Here are some of the symptoms of a toxic work culture:
- Prevalence of gossip
- Reluctance by managers to address conflict
- Poor or vague communications
- Unhealthy competition among coworkers
- Lack of ownership and accountability
- Poor support from leadership
- Unequal distribution of work
- Lack of communication
- Unprofessional or inappropriate conduct
- Micromanagement
- Arbitrary accountability to rules
What are the costs of employee turnover?
Costs include:
- Severance pay or other exit packages
- Recruitment costs, including advertising costs to post jobs
- Talent acquisition management, including time spent with hiring managers and search committees
- Time spent in hiring activities including reviewing resumes, conducting Interviews, and checking references
- Welcome and referral bonuses
- Onboarding and training
The costs of employee turnover can be widespread and impact every facet of your company. Turnover costs have significant impacts on the bottom line and how the organization operates.
If positions go unfilled for long periods of time, the impact may be felt across the organization. With high turnover rates and multiple open positions, the strain on existing teams will persist, and in turn, those conditions can lead other employees to look for new jobs themselves. An organization with high turnover rates will face lower productivity, new employee errors, and may risk the loss of customers.
How do you calculate employee turnover?
Calculating your employee rate is simple. Most organizations calculate their turnover rate on both an annual and monthly basis. For both metrics, you’ll have to have several pieces of data:
- Employee count on the first day
- Employee count on the last day
- Total separations, voluntary and involuntary, that occurred between the two dates
How to calculate annual turnover
Here is the formula for calculating the annual turnover rate:
Employees who left during the year / (sum of the employees at the beginning and employees at the end of the year X 2)

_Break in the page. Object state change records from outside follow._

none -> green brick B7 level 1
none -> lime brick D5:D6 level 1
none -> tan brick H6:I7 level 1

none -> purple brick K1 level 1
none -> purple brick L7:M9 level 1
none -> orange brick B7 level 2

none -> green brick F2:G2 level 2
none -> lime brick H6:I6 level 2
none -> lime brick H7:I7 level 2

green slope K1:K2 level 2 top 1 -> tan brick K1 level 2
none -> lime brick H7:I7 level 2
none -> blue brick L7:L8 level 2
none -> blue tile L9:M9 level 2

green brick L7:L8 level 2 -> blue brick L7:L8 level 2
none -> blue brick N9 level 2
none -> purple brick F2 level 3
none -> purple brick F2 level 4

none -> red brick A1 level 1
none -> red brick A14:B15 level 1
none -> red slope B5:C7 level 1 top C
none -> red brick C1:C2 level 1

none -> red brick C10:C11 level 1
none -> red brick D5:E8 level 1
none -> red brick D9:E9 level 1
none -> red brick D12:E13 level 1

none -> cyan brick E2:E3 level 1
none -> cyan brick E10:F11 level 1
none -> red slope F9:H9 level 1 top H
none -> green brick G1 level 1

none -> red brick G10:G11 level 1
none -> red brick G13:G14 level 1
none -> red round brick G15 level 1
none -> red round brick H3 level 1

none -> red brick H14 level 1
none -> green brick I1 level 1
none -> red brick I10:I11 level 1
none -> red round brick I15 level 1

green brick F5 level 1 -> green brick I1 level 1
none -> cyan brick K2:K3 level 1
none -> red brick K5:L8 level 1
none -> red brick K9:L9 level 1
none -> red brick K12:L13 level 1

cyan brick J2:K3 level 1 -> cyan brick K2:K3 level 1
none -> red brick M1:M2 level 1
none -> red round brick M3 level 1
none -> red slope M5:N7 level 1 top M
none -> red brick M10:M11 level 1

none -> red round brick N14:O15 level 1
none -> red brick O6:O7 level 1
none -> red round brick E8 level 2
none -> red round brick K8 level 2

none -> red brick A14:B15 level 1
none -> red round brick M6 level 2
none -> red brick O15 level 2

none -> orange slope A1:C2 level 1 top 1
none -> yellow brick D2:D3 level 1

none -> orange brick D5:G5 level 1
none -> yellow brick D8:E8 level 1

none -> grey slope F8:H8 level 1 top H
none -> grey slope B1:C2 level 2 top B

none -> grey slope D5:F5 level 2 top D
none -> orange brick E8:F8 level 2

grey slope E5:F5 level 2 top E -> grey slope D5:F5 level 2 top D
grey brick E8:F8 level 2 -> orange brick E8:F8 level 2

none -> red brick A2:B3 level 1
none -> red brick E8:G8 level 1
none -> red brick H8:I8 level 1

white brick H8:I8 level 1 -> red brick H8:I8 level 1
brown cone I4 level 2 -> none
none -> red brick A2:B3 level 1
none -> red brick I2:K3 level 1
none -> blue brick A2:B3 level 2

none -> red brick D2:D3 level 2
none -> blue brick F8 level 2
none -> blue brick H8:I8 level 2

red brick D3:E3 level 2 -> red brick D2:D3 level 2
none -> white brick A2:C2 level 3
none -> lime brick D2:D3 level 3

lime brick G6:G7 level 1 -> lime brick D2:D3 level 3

Multiply that ratio by 100 to get the annual turnover rate.
How to calculate monthly turnover
The formula for the monthly turnover rate is similar:
Employees who left during the month / (sum of the employees at the beginning and employees at the end of the year X 2)
You can use the rates in multiple ways. Ideally, you will calculate the rate regularly and assess over time the average number of employees leaving during a period.
How do you prevent employee turnover?
An easy way to understand the reasons employees leave is to conduct exit interviews.
Here are some of the strategies that help organizations lower their rate:
- Assess compensation and benefits
- Create career development paths
- Ensure healthy work-life balance
- Offer flexibility
- Launch employee recognition programs
- Review and embrace the company mission, vision, and value statements with your teams
- Hire for a diverse workplace
- Fix poor company culture
- Celebrate employee accomplishments
- Train managers to be empathetic and look for turnover signs
- Offer learning and development programs
What is a good employee turnover rate?
While there is no one standard benchmark for all companies (it varies by industry, region, and number of employees will apply—within smaller companies, a few departures in a year can skew the rate), according to Business.com, companies should generally aim for a 10 percent annual turnover rate.
Employee turnover has many causes, and the collective impacts are widespread. However, there are remedies that can—over time—shift the rate lower. At Gusto, we help organizations develop policies and programs that improve and enhance HR, benefits, and talent management.